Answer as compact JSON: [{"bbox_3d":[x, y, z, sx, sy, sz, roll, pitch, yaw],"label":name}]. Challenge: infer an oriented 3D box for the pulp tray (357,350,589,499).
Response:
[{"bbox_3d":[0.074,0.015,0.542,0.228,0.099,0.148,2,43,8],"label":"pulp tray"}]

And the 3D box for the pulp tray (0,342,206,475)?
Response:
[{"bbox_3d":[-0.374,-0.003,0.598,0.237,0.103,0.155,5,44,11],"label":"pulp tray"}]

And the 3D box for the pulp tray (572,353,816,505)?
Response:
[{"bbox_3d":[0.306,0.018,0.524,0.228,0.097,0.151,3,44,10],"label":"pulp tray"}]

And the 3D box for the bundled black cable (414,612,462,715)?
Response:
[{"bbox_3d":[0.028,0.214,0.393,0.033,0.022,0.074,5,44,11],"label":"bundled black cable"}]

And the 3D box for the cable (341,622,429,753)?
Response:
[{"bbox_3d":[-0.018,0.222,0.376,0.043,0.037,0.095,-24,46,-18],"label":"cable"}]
==
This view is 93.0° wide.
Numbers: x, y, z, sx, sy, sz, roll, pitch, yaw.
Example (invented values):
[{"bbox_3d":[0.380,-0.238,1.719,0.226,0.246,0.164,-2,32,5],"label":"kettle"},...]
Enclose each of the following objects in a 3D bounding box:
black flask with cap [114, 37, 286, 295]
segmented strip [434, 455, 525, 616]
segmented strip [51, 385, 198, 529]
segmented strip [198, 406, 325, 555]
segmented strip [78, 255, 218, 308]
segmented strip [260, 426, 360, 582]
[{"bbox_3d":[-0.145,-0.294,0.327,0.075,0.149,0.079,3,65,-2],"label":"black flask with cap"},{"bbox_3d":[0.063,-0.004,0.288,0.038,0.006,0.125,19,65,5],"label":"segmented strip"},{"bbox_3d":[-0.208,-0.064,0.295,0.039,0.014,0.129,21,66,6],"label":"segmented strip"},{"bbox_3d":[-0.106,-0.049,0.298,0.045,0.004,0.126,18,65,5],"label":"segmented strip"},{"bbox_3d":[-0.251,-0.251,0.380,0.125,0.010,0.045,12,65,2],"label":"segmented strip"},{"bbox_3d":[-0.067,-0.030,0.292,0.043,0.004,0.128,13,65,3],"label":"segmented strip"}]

*Exercise*.
Working from the listing above, pick out every line that has "pitch" and copy it.

*Result of the task*.
Answer as compact JSON: [{"bbox_3d":[x, y, z, sx, sy, sz, roll, pitch, yaw],"label":name}]. Challenge: infer an oriented 3D box for the pulp tray (357,350,589,499).
Numbers: x, y, z, sx, sy, sz, roll, pitch, yaw.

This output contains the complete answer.